Extrait du texte:
Toynbee fonde sa démonstration sur plusieurs exemples.

Celui de Sparte, cité-État qui, à l’établissement de comptoirs autour de la Méditerranée, préféra la colonisation de la Messénie voisine, où, pour maintenir sa domination, elle finit par s’enkyster dans un militarisme autarcique qui l’empêcha de s’adapter au régime d’échanges dont elle aurait eu besoin au IVᵉ siècle av. J.-C.

Celui de l’Assyrie militariste, dont le surarmement et l’activisme guerrier provoquèrent la perte par la conquête de territoires trop vastes qu’il fallut gouverner d’une main de fer. Ce régime de terreur fédéra les peuples vaincus dans un vaste front antiassyrien, alors que les guerres avaient fortement réduit sa population tout en accroissant celle des esclaves dont la culture supplanta peu à peu celle des vainqueurs.

Celui du royaume de Charlemagne, exténué par des guerres d’usure en Italie qui le détournèrent de sa tâche essentielle, la poursuite de la grande guerre contre les Saxons.

Votre objectif: Recopiez en entier le passage sur les exemples de Toynbee, mot pour mot.

Extraits de données:
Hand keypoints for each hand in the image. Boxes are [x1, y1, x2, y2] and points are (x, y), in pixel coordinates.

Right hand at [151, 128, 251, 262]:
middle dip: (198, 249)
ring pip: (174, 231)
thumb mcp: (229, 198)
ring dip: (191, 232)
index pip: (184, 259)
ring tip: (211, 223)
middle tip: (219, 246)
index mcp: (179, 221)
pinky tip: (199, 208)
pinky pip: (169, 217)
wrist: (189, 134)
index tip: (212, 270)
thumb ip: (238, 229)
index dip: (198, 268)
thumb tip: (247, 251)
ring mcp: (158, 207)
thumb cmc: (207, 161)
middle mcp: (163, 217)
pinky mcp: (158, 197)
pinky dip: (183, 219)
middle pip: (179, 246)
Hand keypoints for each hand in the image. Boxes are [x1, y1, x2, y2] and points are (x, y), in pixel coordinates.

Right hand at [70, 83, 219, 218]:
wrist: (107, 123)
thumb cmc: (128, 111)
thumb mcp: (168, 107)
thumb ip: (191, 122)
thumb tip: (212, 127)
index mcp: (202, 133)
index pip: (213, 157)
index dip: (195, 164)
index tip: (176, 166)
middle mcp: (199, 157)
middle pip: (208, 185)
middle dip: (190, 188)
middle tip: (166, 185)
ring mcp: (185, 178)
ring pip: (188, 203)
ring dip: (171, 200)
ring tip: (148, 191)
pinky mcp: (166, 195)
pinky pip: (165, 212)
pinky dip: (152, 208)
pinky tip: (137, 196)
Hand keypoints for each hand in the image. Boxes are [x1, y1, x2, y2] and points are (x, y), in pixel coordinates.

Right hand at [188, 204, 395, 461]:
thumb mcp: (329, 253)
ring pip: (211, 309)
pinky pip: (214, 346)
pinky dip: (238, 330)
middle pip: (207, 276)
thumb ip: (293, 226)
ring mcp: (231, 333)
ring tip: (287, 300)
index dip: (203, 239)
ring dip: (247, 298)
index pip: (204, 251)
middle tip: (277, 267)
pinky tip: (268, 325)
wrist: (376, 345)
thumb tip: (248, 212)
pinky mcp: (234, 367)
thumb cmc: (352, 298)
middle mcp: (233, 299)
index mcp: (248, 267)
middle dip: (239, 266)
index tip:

Exercice terminé:
Toynbee fonde sa démonstration sur plusieurs exemples.

Celui de Sparte, cité-État qui, à l’établissement de comptoirs autour de la Méditerranée, préféra la colonisation de la Messénie voisine, où, pour maintenir sa domination, elle finit par s’enkyster dans un militarisme autarcique qui l’empêcha de s’adapter au régime d’échanges dont elle aurait eu besoin au IVᵉ siècle av. J.-C.

Celui de l’Assyrie militariste, dont le surarmement et l’activisme guerrier provoquèrent la perte par la conquête de territoires trop vastes qu’il fallut gouverner d’une main de fer. Ce régime de terreur fédéra les peuples vaincus dans un vaste front antiassyrien, alors que les guerres avaient fortement réduit sa population tout en accroissant celle des esclaves dont la culture supplanta peu à peu celle des vainqueurs.

Celui du royaume de Charlemagne, exténué par des guerres d’usure en Italie qui le détournèrent de sa tâche essentielle, la poursuite de la grande guerre contre les Saxons.